Those of you who know me, know that I love my cat Rory. Without Rory, I surely would have gone crazy working from home while Anna was finishing up grad school, and during the week I still spend more of my waking time with him than with Anna.
Before, I had scoffed (literally, at times) at the concern other people showed for their pets. But now, cuddling and playing with him, taking care of him and watching him grow from a tiny kitty to a larger kitty, I understand. He is my friend, as much as an irrational animal can be called that.
And I wonder whether he is so irrational after all. I wonder whether animals have souls: After all, since we do not believe that human consciousness is confined to the physical phenomena, there is no reason to make that move with animal consciousness. And I wonder what will happen to Rory. I wonder what will happen to this mischievous cat, full of personality, who loves to look through windows, who will seek me out for nap time, whose eyes seem to laugh during play time. I wonder what will happen to my friend when the consequence of human failure and sin catches up to him.
But that is not really what this post is about. Because during Thanksgiving weekend we lost him, and we almost Lost him.
We have to keep him at my parents' house when we visit Shafter for more than a day or two. Anna's parents own a dog, who would almost certainly kill Rory out of mere curiosity. However, my parents' house is full of people coming and going, and all it took was one door opened for a half-second too long, one window left open by accident, and Rory was gone.
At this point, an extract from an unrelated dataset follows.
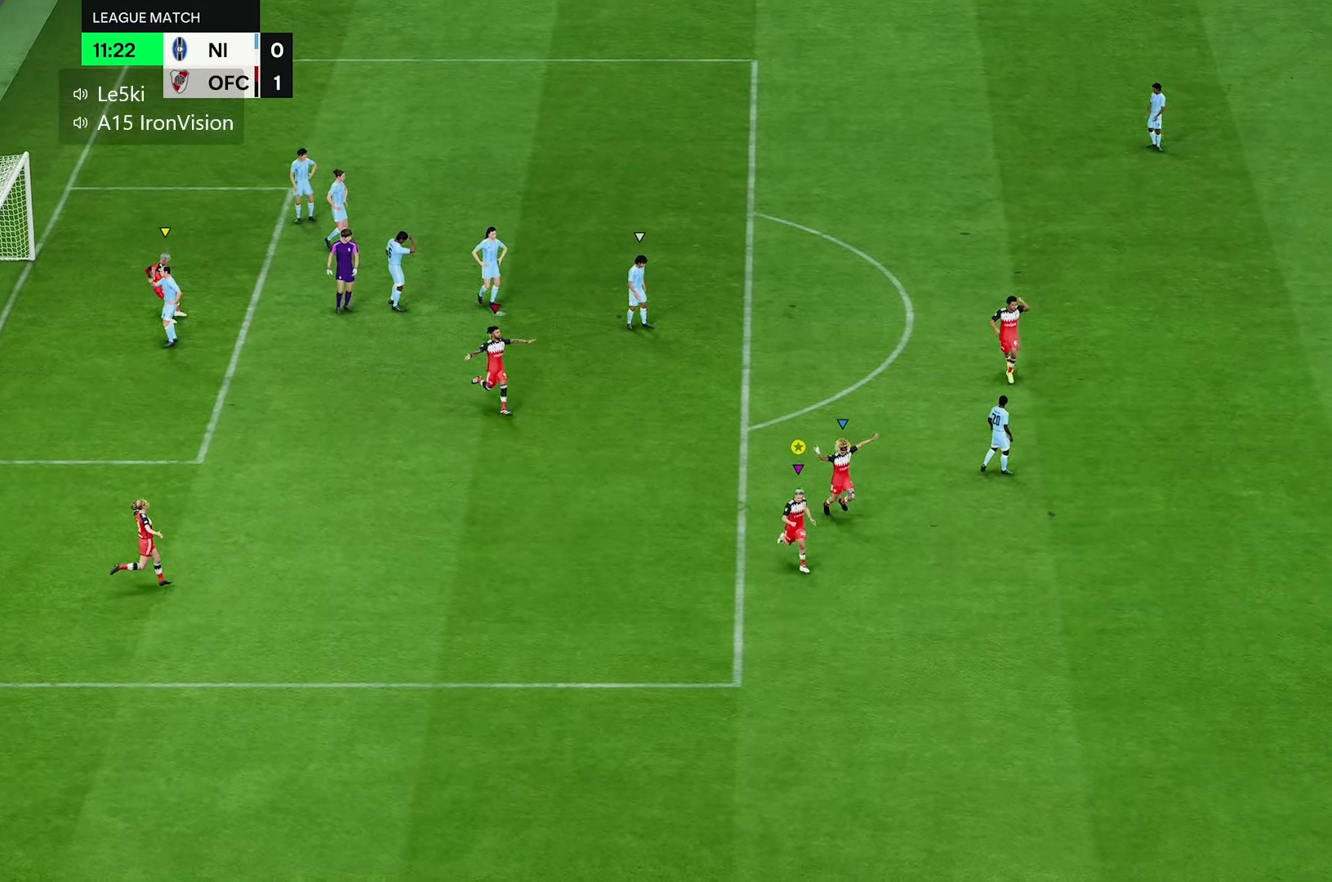
{"dt_ms": 500, "buttons": [], "left_stick": "center", "right_stick": "center", "events": []}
We don't even know when he left. All we know is that we left him napping under a spare bed, before we went to spend the night at Anna's parents'...and when we returned to the house at lunchtime the next day, he was gone and no one could remember seeing him that day at all.
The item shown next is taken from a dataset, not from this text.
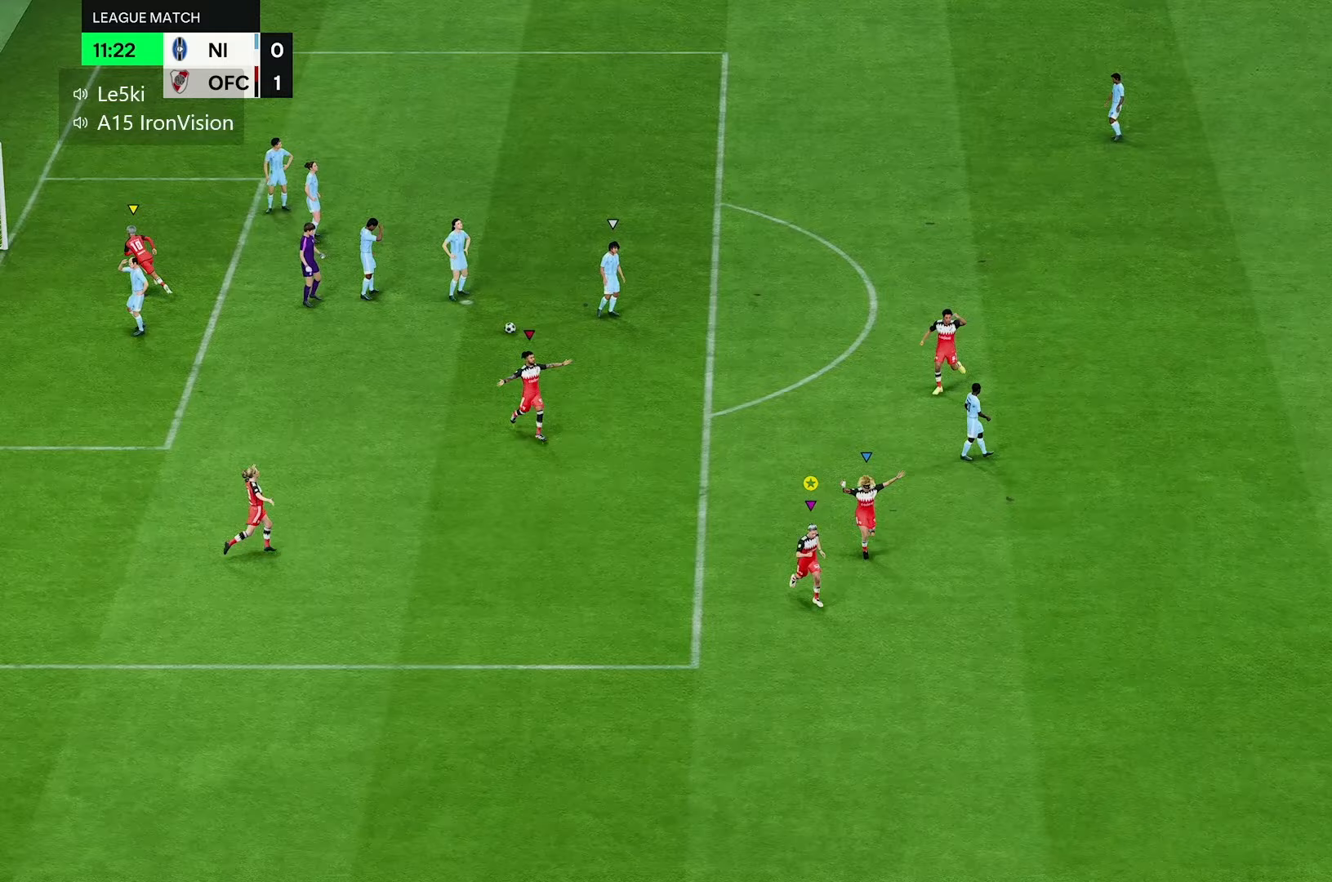
{"dt_ms": 500, "buttons": [], "left_stick": "center", "right_stick": "center", "events": []}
We live in the country. We own an acre or two of garden, which houses 3 dogs, 2 puppies, and several cats of varying degrees of domestication, all of which absolutely terrify Rory. And the house is surrounded by almond orchards for miles around on every side.
As soon as he left the house, whenever that was, he would have smelled the dogs and cats. And it would have been mere seconds before one of them approached him, drowning him in terror. We don't know when that happened, or the exact circumstances.
We just know that he ran, and we could not find him for over an hour. I prayed constantly, that God would protect Rory and return him to us. My parents prayed with us, as did my friend Monica, recalling the time of Noah and God's call to the animals, and asking him to do the same with Rory.
Then, as the last thing we felt we could do, Anna and I walked to the nearest cross street, about a quarter of a mile away. We passed our dogs, barking from the pen we'd placed them in. We passed two obnoxiously vicious dogs behind a fence, who followed us as much as they could, barking the entire time. We looked ahead to the next house, also guarded by a barking dog (this one without any kind of restraint at all). And I wondered what had become of Rory, surrounded by so many barking, teeth-filled, scary-smelling monstrosities.
We reached the cross street, and we looked down the road, and there was no roadkill, no bodies on the side of the road as far was we could see. And we slowly turned and began to head back to the house.
I continued to pray as we walked. Ahead of us was the home of the two obnoxious dogs, and I was about to suggest to Anna that we cross to the other side of the street to avoid them. Before I could say anything, however, I heard something. Half a meow. A sound barely indistinguishable from the background.
I stopped, and Anna did too. "What?" She asked.
"I heard something. A meow."
"Are you sure it wasn't a bird?"
I don't know if I answered. I walked into the orchard, scanning the trees, stepping softly. One row in. Two rows in. And--
Meow.
Unmistakable. Anna heard it too, and we continued. And then--
MEOW.
There he was. Sweet, merciful God in heaven, there he was: Seven feet up, in a three-way fork in the tree, looking the saddest and most frightened we had ever seen him.
We got him down. We took him back to the house, and put him in a separate building where he wouldn't be let out by mistake. And even though it's been a few days, I still look at him and marvel at the evidence of God's grace.
How many hundreds of trees in that orchard? How many thousands of trees within just a half-mile of our house? How many thousands more beyond the road? And he was in one of the few where we would be able to hear him. He meowed at exactly the right time: A moment earlier or later and we would have missed it, and he would never have found his way back. He would never have gathered the nerve to brave the dogs again, to go past them and endure their barking.
If he had crossed the road, or gone in the other direction, or chosen one of the other hundreds of trees, we would even now would be anxiously hoping for news that would never come. Rory would have died out there, sad and alone. But he didn't, because the Creator of the universe and everything in it chose to hear our prayers and return my friend to me.